SEÇÃO DE TEXTO:

Domingo, meio-dia. 25 de junho de 2006. Esperávamos, em família, com ansiedade, pelo jogo da Seleção que começaria às 13h. Até então, o noticiário da tevê, da rádio, do jornal e da internet esforçavam-se para não deixar passar nenhum detalhe despercebido. A escalação, o humor de um jogador, o estado físico de outro e o passe do goleiro que acabara de ser valorizado em alguns zeros. Nas ruas, o ufanismo tomava conta. Também nas empresas, supermercados e qualquer outro ambiente que não quisesse ser considerado alienado. Respirávamos o ar verde-amarelo tremulado pelas bandeirolas. O cenário das ruas dava espaço ainda para as cornetas, camisetas e propagandas canarinho.

Meu pai fazia o fogo na churrasqueira enquanto eu tentava sintonizar o canal da Copa na tevê que viera da cozinha exclusivamente para o maior evento da semana, Brasil e Japão. Estávamos classificados. Mas ái de quem esboçasse uma só reação contrária à importância vital daquela partida. Era como se a existência do orgulho de cada brasileiro pelo seu país estivesse plugada na telinha. A mínima desatenção poria em risco o motivo maior de termos um dia nascido nesta terra. Sim, concordo, parece exagero.

INSTRUÇÕES DO EXERCÍCIO: Traduza para o inglês a seguinte frase do texto sobre o jogo da Seleção: "Meu pai fazia o fogo na churrasqueira enquanto eu tentava sintonizar o canal da Copa na tevê que viera da cozinha exclusivamente para o maior evento da semana, Brasil e Japão." As linhas provêm de outra fonte.

Entradas de disposição espacial:
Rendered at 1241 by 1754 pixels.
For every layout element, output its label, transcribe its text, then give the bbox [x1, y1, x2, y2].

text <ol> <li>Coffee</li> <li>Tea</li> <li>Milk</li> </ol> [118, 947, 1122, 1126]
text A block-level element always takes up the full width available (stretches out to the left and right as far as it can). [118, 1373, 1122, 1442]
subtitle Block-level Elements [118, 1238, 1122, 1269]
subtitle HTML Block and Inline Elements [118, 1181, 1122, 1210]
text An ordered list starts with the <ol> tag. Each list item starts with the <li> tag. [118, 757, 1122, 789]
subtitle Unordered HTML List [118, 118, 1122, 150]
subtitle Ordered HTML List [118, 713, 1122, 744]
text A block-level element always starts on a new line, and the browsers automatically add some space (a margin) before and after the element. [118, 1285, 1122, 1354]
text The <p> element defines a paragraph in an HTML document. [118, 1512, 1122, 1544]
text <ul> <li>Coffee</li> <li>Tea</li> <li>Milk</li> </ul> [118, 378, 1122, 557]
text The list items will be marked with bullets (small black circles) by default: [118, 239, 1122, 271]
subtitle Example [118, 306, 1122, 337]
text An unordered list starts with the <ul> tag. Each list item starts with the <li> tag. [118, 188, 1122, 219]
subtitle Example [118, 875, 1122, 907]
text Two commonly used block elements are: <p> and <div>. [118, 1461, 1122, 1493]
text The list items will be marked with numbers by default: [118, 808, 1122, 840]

TAREFA CONCLUÍDA: My father was building the fire in the barbecue grill while I was trying to tune in the World Cup channel on the TV that had come from the kitchen solely for the biggest event of the week, Brazil versus Japan.